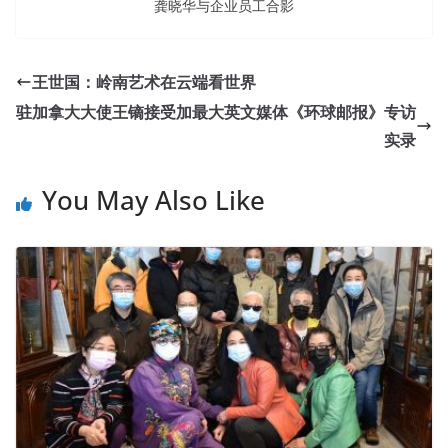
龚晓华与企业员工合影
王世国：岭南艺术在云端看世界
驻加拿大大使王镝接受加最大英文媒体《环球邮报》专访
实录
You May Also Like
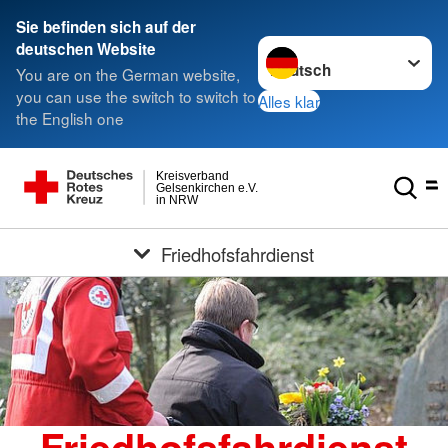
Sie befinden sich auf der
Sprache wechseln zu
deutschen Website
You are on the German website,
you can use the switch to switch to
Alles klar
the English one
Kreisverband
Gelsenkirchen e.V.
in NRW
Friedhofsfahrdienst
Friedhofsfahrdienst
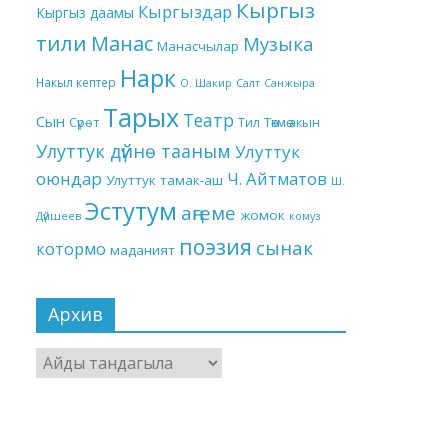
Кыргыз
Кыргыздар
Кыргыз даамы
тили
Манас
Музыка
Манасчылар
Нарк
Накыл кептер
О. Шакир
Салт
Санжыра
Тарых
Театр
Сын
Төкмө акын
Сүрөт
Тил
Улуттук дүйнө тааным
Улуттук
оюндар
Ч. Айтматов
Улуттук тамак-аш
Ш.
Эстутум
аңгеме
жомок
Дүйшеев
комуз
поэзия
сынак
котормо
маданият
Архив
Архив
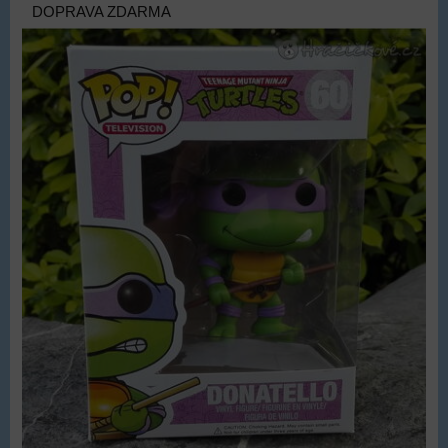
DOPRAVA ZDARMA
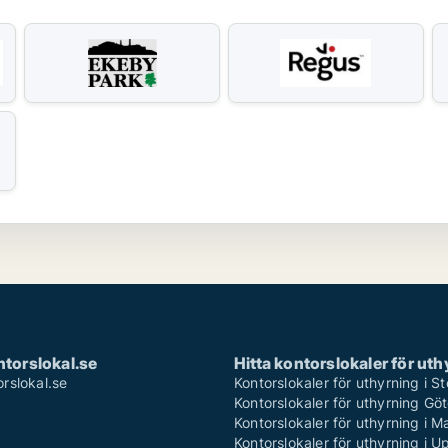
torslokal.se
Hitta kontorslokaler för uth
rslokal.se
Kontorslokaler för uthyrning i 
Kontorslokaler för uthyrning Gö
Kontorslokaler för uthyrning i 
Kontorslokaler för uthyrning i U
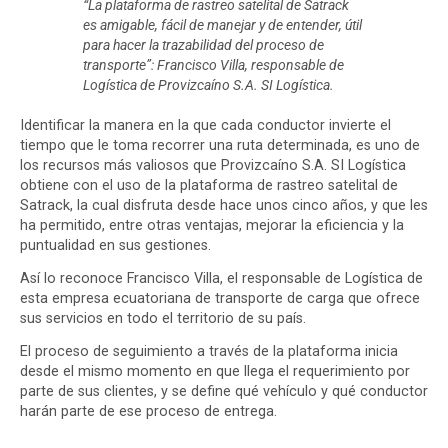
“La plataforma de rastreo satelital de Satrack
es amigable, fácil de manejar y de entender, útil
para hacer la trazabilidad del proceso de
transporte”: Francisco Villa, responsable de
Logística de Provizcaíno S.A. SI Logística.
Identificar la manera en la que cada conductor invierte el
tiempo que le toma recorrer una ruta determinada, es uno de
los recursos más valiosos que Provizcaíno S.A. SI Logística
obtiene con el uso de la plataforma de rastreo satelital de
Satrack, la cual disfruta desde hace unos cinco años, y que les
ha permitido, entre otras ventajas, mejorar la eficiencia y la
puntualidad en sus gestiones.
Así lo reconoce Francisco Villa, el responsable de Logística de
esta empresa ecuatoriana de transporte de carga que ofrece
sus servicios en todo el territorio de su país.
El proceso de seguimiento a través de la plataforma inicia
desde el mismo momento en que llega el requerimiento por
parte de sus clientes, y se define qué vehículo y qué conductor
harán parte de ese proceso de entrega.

━━━━━━━━

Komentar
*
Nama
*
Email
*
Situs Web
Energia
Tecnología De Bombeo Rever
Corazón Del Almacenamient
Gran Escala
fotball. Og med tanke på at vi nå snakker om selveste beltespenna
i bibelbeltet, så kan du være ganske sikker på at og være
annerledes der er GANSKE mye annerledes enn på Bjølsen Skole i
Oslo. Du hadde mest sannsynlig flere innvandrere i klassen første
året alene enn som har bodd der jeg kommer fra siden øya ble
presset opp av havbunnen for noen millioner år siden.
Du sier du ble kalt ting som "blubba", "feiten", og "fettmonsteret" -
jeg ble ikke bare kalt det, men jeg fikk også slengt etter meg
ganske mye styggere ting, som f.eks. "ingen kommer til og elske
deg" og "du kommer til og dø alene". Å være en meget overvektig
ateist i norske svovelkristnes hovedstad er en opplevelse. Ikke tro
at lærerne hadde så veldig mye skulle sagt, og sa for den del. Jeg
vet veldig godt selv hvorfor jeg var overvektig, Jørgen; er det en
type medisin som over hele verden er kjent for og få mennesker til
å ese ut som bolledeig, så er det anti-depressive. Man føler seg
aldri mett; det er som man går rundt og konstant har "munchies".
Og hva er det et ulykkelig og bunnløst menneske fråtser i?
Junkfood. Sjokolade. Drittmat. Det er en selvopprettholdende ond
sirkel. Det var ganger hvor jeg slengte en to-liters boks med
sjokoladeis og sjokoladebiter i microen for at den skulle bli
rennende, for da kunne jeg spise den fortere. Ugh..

━━━━━━━━

→ What needs to be done: Return every line of the listing that has the word "være" in it.

→ Problem solution:
i bibelbeltet, så kan du være ganske sikker på at og være
deg" og "du kommer til og dø alene". Å være en meget overvektig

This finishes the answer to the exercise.